Several innovative disease-modifying treatments (DMTs) for relapsing-remitting multiple sclerosis have been licensed recently or are in late-stage development. The molecular targets of several of these DMTs are well defined. All affect at least 1 of 4 properties, namely (1) trafficking, (2) survival, (3) function, or (4) proliferation. In contrast to β-interferons and glatiramer acetate, the first-generation DMTs, several newer therapies are imbued with safety issues, which may be attributed to their structure or metabolism. In addition to efficacy, understanding the relationship between the mechanism of action of the DMTs and their safety profile is pertinent for decision making and patient care.

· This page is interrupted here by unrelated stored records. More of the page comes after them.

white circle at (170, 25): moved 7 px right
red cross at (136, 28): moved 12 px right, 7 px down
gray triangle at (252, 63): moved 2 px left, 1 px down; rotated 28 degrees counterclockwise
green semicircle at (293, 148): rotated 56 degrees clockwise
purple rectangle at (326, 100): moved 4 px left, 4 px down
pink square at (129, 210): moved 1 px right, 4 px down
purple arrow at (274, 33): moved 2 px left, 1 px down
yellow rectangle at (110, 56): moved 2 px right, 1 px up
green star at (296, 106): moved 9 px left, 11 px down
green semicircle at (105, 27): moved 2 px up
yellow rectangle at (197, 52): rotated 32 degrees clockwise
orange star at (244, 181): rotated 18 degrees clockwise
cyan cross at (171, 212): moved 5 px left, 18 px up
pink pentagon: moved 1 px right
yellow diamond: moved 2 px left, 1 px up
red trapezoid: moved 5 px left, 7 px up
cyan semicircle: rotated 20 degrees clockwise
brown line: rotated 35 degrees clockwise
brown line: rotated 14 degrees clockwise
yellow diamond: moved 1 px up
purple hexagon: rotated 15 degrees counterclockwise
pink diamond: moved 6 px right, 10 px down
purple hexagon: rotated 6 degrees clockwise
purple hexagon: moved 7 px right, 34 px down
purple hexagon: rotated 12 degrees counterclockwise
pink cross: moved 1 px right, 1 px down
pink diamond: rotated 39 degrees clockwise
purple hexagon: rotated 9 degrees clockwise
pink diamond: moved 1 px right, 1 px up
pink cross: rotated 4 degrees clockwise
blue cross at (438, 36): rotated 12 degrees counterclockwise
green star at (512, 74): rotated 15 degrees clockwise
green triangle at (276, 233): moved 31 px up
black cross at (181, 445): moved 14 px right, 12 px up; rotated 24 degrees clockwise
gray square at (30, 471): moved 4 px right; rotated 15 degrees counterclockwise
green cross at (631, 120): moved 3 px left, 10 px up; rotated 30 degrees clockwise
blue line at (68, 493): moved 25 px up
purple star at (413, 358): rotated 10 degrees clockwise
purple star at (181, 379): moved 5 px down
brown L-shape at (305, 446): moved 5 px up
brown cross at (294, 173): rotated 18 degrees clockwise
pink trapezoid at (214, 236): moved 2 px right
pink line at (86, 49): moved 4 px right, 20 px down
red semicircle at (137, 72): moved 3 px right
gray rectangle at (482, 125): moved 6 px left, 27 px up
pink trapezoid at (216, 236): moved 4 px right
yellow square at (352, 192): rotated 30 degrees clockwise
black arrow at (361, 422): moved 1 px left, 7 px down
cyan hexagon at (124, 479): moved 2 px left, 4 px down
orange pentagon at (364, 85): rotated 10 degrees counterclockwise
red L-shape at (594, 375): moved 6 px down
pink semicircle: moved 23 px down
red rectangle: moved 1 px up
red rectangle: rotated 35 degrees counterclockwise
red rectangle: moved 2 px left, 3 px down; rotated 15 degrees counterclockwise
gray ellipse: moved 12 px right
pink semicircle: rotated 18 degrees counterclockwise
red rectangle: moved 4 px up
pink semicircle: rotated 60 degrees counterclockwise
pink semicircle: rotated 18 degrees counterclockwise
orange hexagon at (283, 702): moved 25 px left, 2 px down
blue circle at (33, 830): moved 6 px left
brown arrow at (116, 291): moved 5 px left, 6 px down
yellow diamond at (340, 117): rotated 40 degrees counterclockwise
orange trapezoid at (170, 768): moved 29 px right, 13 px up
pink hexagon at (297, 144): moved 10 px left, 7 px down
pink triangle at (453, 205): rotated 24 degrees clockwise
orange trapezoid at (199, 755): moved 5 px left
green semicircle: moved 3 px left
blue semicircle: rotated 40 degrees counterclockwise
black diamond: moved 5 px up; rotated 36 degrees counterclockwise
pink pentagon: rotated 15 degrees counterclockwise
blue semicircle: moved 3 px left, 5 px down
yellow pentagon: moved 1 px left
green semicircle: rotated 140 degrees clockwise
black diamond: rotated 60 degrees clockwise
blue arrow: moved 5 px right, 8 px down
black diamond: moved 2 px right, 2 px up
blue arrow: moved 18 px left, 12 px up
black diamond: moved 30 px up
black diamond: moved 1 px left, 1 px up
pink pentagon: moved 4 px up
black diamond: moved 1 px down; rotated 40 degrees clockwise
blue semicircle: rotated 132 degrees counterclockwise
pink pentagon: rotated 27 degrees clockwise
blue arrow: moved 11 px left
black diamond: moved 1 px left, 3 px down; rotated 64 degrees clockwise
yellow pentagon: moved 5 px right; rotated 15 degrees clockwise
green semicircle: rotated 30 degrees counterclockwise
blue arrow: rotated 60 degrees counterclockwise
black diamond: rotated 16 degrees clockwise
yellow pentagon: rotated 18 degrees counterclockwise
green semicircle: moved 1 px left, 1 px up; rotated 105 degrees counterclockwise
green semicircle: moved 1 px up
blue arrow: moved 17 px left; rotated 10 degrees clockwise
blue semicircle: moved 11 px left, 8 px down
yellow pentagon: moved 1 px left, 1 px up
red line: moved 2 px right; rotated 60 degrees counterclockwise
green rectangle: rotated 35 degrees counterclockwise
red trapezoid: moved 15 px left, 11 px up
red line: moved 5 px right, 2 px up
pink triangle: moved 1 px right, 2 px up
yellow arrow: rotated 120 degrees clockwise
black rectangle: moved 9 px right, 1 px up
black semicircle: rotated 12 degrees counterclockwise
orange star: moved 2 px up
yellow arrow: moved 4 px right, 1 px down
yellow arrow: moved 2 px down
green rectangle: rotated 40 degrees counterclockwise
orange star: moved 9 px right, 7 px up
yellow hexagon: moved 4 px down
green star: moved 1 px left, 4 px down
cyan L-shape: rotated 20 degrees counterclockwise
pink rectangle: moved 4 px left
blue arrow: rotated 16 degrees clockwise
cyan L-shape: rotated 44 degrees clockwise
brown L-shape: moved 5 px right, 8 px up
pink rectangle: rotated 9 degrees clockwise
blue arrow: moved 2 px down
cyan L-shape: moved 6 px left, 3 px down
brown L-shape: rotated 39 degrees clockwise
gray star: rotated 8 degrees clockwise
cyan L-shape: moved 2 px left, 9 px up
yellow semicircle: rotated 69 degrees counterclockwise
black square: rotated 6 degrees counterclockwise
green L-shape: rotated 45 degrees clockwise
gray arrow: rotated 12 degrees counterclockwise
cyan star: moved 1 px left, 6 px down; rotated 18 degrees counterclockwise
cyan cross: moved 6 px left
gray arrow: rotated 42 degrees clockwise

In this article, we focus primarily on the safety of DMTs in the context of understanding their pharmacological characteristics, including molecular targets, mechanism of action, chemical structure, and metabolism. While understanding mechanisms underlying DMT toxicities is incomplete, it is important to further develop this knowledge to minimize risk to patients and to ensure future therapies have the most advantageous benefit-risk profiles. Recognizing the individual classes of DMTs described here may be valuable when considering use of such agents sequentially or possibly in combination.